Rust in agent infrastructure

If you build with AI agents, you build infrastructure around them: tool servers, vector stores, sandboxed code execution, prompt logging, evals, observability. Most of this plumbing is latency-sensitive, runs as long-lived servers, and benefits from the same properties that drove query engines to Rust. The ecosystem is younger than the query side, but the canonical crates are emerging.

What you actually build around agents

Layer	What it does
Tool servers (MCP)	Expose tools to agents over a standard protocol (Model Context Protocol).
Vector storage	Embedding indexes for retrieval. Qdrant, Lance, Milvus alternatives.
Sandbox execution	Run agent-written code without trusting it. Wasmtime, Firecracker, gVisor.
Prompt / trace logging	Capture every prompt, response, and tool call. OpenTelemetry, custom storage.
Eval harnesses	Replay traces against new models. Track regressions over time.
Orchestration	Wire agents together. Workflow, DAG, conversation routing.

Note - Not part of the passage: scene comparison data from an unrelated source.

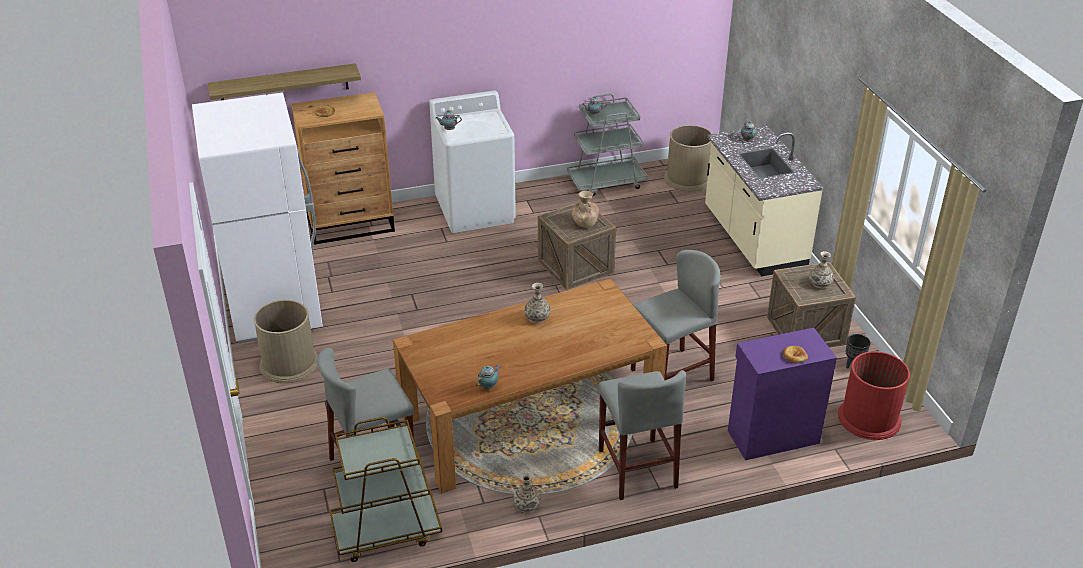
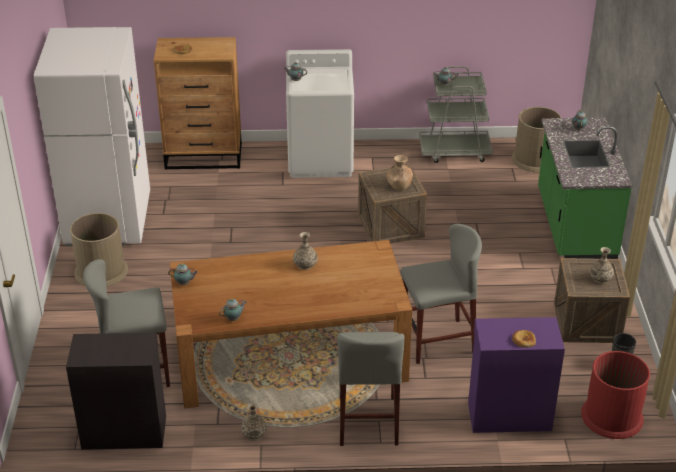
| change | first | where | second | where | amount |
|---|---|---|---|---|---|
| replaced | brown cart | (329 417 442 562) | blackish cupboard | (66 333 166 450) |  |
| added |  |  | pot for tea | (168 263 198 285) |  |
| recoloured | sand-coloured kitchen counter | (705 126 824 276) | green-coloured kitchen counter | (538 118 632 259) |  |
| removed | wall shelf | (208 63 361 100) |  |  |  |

Each of these has Rust crates worth knowing.

Tool servers and MCP

The Model Context Protocol is becoming the standard wire format for "expose this tool to an agent." There are SDKs in many languages; the Rust ecosystem has a few:

Crate	Notes
`rmcp`	Official Rust SDK. Server + client. JSON-RPC over stdio or HTTP.
`tower`	The generic service abstraction MCP servers compose with.
`axum`	The HTTP layer for HTTP-transport MCP servers.

A Rust MCP server is typically: an async tower::Service that owns the tools' state, an axum HTTP listener, and a serde_json-typed request/response surface. Latency, type safety, and the ability to embed the server in a larger binary all favor Rust here.

Vector stores

Crate / project	Notes
`qdrant-client`	Client for the Qdrant vector DB (which is itself Rust).
`lancedb`	Embedded vector + retrieval DB. Lance file format, Arrow-native.
`hnsw_rs`	Pure-Rust HNSW index for in-process embeddings.

Lance is interesting because it sits in the Arrow ecosystem (so it composes with DataFusion / Sail / Polars). For small embedded use, hnsw_rs or rolling your own with ndarray is fine.

Sandboxed code execution

When the agent writes code you cannot trust to run on your machine directly:

Crate / runtime	Notes
`wasmtime`	Embed a Wasm runtime in your Rust binary. Safest option for "run untrusted code."
`wasmer`	Alternative Wasm runtime.
Firecracker microVMs	Heavy. Better isolation. AWS Lambda uses this internally.
gVisor / containers	Heavier still. OS-level isolation.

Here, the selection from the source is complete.